リテーナーは、歯の後戻りの状態をチェックしていきながら、徐々に装着時間を減らしていきます。
リテーナーの取り外しの時期というのはケースバイケースで、何ヶ月たったら絶対に大丈夫というものではないので、しばらくは定期的にチェックをした方がよいと思います。
治療が終了した当初は、歯並びがきれいになっても安心せずに、なるべく長い時間リテーナーを装着してもらい、そのうちに夜寝ているときだけつけてもらうように移行していきます。

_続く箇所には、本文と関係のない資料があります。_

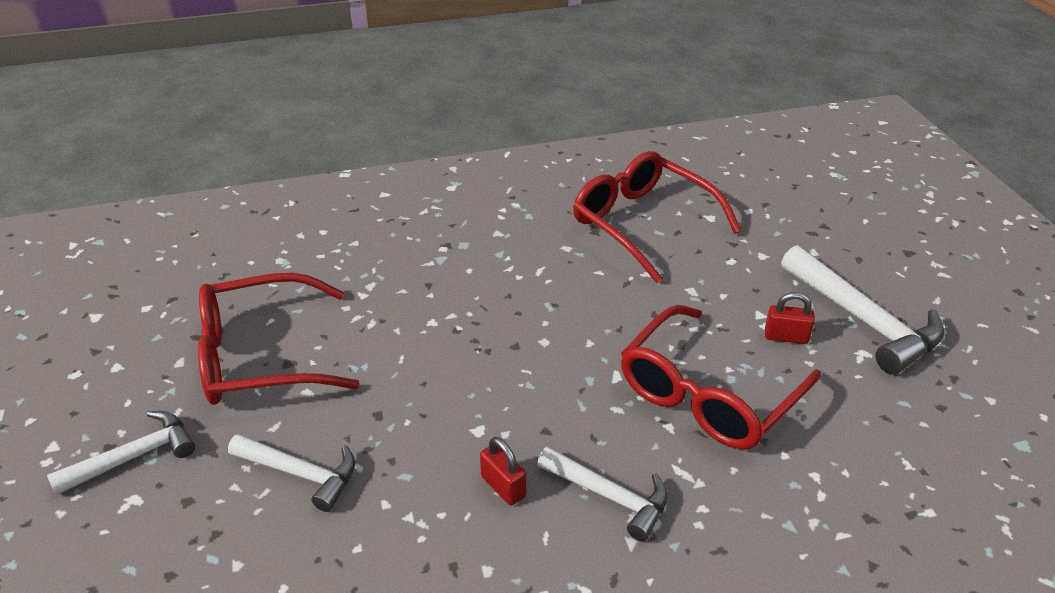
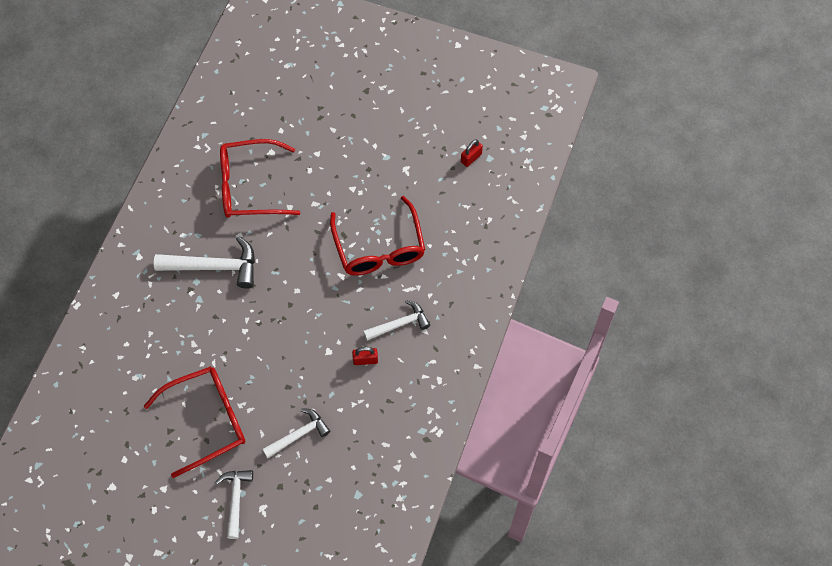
camera: 55 degrees left, 25 degrees up
red glasses [198,273,360,405] -> red glasses turned 135 degrees counterclockwise [144,366,245,478]
red padlock [765,292,815,344] -> red padlock moved to [461,139,483,167]
white hammer [781,245,945,375] -> white hammer moved to [154,236,255,289]

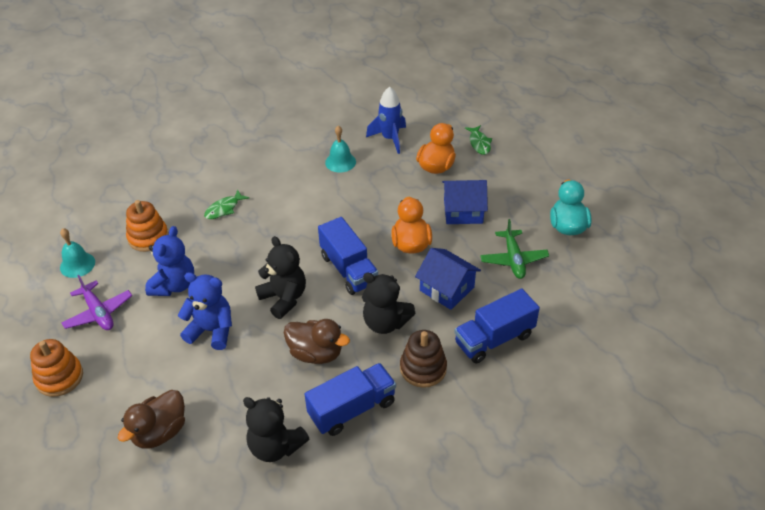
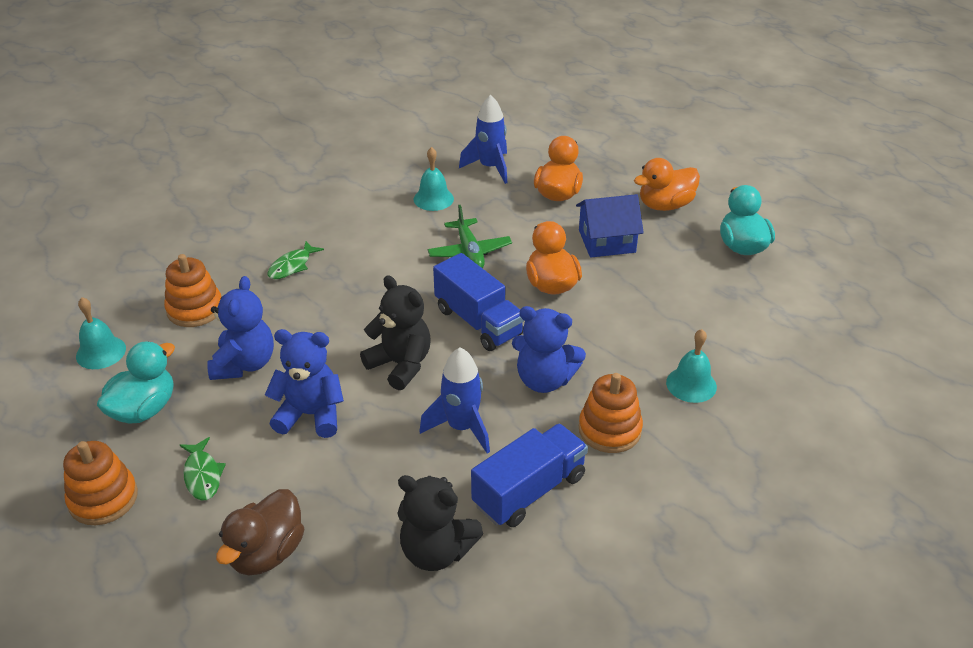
camera: 10 degrees left, 5 degrees down
purple plane [61,275,132,330] -> turquoise duck [97,341,175,424]
brown duck [284,319,350,364] -> blue rocket [419,347,490,454]
black teddy bear [362,273,415,334] -> blue teddy bear [512,306,586,393]
brown stacking toy [400,330,447,388] -> orange stacking toy [579,373,643,453]
blue house [415,248,481,310] -> none
blue truck [454,288,540,364] -> turquoise bell [666,329,717,403]
green fish [465,125,492,155] -> green fish moved to [180,437,226,500]
green plane [480,219,549,279] -> green plane moved to [428,205,512,268]
none -> orange duck [634,158,700,211]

(平均2~3年)
そして、そのうちリテーナーの装着を2日に一度にしても歯が動いてないようなら、3日に一度装着するようにします。
こうして、徐々に間隔をあけていって、1週間に1度くらいしか装着しなくても、歯が動いている様子がないようならば、もうリテーナーを装着しなくても歯は動かないでしょう。
このように、きちんとアフターケアーをすることによって、きれいな歯並びを長期間維持していくことが出来るのです。
昔の人の言われたことわざに「99里をもって半ばとせよ」という気持ちが矯正治療においてもある意味、当てはまっているようにも感じます。
マウスピース矯正をする医院を選ぶ際にはどういうことに気をつければいいですか?
ワイヤーで歯を動かすか、マウスピースで歯を動かすかというのは、治療方法の選択肢の1つであるので、その治療方法を取り入れているか、取り入れていないかは医院によって違ってくると思います。
マウスピース矯正を行っている矯正医院の中からどこかを選択する際に重要なことは、きちんとワイヤーテクニックの矯正知識のある医院を選ぶべきです。
具体的に言いますと、噛み合わせの考えがしっかしていない医院では、どんな方法で治療したとしても、正しいゴールにはたどり着かない可能性があります。